*Assigned task:* After finding the line with "mientras continuaban" in the entries below, retype exactly each line from there through the line with "El video también", including that final line.

═══ Excerpted records ═══

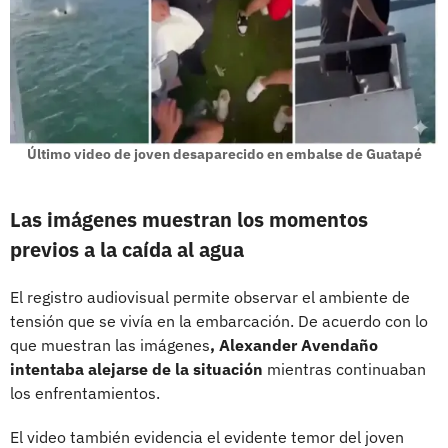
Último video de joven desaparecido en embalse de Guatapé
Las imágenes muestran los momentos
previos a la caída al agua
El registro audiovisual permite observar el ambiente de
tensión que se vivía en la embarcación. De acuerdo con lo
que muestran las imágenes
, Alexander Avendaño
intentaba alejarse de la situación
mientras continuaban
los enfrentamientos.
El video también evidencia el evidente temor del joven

═══
═══ Excerpted records ═══

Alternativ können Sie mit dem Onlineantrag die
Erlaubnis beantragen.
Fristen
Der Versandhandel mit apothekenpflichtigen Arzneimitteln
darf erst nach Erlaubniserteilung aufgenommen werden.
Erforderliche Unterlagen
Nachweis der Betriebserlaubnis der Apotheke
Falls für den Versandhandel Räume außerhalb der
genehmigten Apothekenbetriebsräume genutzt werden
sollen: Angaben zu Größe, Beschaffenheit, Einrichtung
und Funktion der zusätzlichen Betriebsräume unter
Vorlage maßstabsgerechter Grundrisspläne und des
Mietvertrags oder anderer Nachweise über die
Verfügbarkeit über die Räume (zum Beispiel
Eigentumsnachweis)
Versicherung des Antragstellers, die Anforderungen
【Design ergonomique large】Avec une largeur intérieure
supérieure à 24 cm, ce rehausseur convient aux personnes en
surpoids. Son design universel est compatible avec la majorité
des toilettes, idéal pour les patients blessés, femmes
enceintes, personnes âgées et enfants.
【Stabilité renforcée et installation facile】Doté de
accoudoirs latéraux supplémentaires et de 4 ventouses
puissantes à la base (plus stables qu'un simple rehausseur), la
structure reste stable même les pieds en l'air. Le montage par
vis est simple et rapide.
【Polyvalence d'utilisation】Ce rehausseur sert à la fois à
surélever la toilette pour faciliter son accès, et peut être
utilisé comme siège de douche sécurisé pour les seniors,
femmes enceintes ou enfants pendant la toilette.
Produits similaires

═══
═══ Excerpted records ═══

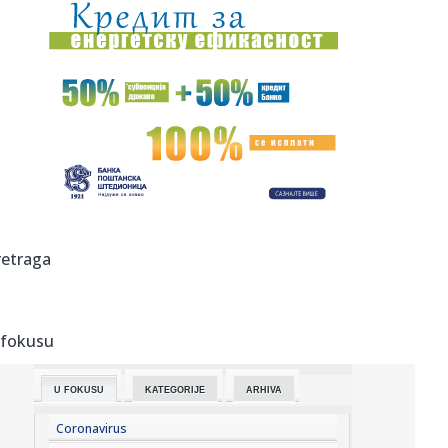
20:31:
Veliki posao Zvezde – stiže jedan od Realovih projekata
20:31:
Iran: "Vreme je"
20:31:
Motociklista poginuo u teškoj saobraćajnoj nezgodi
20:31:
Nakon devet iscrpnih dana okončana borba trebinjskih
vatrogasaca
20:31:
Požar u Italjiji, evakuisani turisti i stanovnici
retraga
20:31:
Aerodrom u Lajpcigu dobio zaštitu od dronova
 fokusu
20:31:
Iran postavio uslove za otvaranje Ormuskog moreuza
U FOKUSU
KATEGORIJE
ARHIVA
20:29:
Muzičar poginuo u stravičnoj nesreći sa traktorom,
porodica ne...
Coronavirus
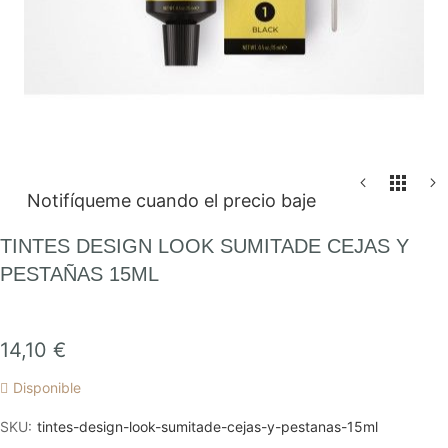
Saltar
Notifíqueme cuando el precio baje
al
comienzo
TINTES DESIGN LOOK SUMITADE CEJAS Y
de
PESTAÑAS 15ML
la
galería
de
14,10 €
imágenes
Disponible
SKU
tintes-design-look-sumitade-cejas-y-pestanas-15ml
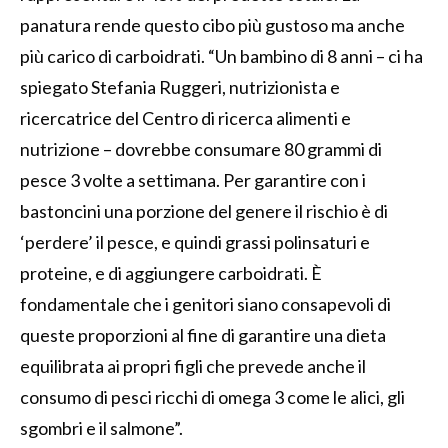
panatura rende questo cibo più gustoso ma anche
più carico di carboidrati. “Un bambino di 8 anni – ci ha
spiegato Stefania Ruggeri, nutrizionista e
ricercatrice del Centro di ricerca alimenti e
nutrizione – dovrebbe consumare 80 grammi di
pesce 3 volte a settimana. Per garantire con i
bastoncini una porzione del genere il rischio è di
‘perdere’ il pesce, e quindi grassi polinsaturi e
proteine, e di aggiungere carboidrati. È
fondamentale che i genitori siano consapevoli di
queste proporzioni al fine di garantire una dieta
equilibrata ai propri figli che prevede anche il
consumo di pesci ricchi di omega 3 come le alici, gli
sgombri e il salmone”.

═══

*Output for this exercise:*
mientras continuaban
los enfrentamientos.
El video también evidencia el evidente temor del joven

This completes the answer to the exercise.